The final part of the equation is the actual power system itself. Higher quality motors that are made with better grades of materials will be inherently more efficient than cheaper motors using inferior components. If you have one motor that has an efficiency of 80% compared to another motor that has an efficiency of 90% there is a huge difference between the two. At first glance some will say that one motor is 10% more efficient that the other. The truth is that one motor is twice as efficient as the other! If you look at the inefficiency of the motors, the 80% efficient motor is 20% inefficient and the 90% efficient motor has an inefficiency of only 10%. The inefficiency is what causes the losses in the motor. The motor that is 80% efficient has double the losses of the motor that is 90% efficient, and will cost you flight time across the board.

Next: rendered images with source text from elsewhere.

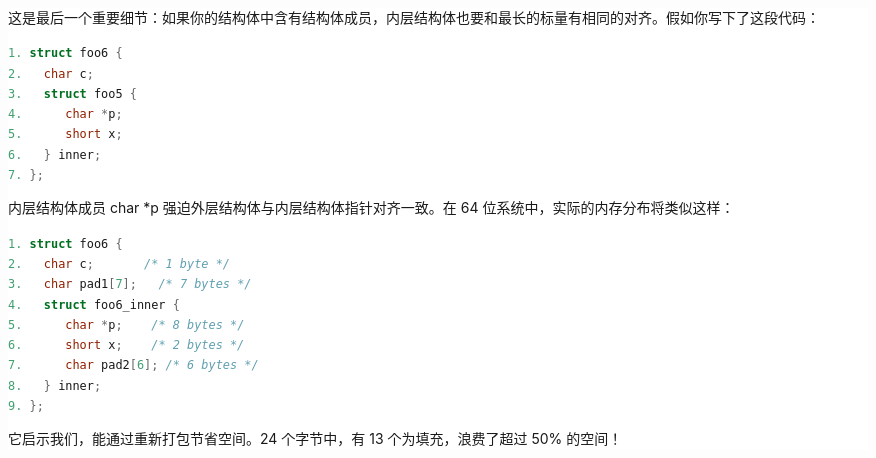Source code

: 
这是最后一个重要细节：如果你的结构体中含有结构体成员，内层结构体也要和最长的标量有相同的对齐。假如你写下了这段代码：

```c
1. struct foo6 {
2.   char c;
3.   struct foo5 {
4.      char *p;
5.      short x;
6.   } inner;
7. };
```


内层结构体成员 char *p 强迫外层结构体与内层结构体指针对齐一致。在 64 位系统中，实际的内存分布将类似这样：

```c
1. struct foo6 {
2.   char c;       /* 1 byte */
3.   char pad1[7];   /* 7 bytes */
4.   struct foo6_inner {
5.      char *p;    /* 8 bytes */
6.      short x;    /* 2 bytes */
7.      char pad2[6]; /* 6 bytes */
8.   } inner;
9. };
```


它启示我们，能通过重新打包节省空间。24 个字节中，有 13 个为填充，浪费了超过 50% 的空间！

The other thing to consider in power systems is the voltage that the motors are running at. The electrical losses in a power system are directly related to the current flowing through the system. From Ohm’s law we know that power is equal to voltage times current. Voltage can also be expressed as current times resistance, so if we substitute this for voltage, power can also be expressed as current times current times resistance, which is commonly called “I-Squared-R”. This is why electrical losses in a system go up as a function of the square of the increased current.

When we consider total power in a system, we normally figure Volts x Amps. In a 3-cell power system (11.1 volts) if we are pulling 20 amps all together, the total power is 222 watts. In a 6-cell power system (22.2 volts) we can get the same power from only 10 amps. If the wiring in a power system had a resistance of 0.1 ohms, the total power losses in the 3-cell system would be 20 x 20 x 0.1 or 40 watts. In the 6-cell system, the power losses would be 10 x 10 x 0.1 or only 10 watts. This is why higher voltage power systems are inherently more efficient. In this example switching the power system from 3-cells to 6-cells cuts the electrical loses by 75%!

Batteries are another important consideration when calculating flight times on multirotors. In many cases, the batteries make up the highest percentage of the payload weight of the craft. Quite often, pilots make the mistake of thinking that adding a second battery will double the flight time. This is incorrect for 2 reasons. First, when a second battery is added, the overall weight of the aircraft increases, and this requires more power to hold the craft in a hover all the time. The other thing that people forget to consider is the fact that the props also operate less efficiently at the higher loading, so the efficiency takes a double hit! In most cases, adding a second battery will not double the flight time, but will instead give a 70 to 75% increase in flight time. Each additional battery has a smaller impact in the increase of flight time, and eventually a point is reached where adding another battery will actually decrease the flight time due to the high weight and lack of efficiency in the power system.

When all of these different aspects are combined, it is possible to double the flight time of a multirotor by simply optimizing every part of the power and propulsion system. Putting all of these different considerations together, you will get the longest flight times from a multirotor if you start with the lightest airframe possible, use the largest props that will fit on the frame and power them with high quality, low Kv motors, using higher voltage battery packs. Hopefully this information will help to get the power system in your multirotor optimized for the longest possible flight times and allow you to get the maximum benefit from your multirotor power system.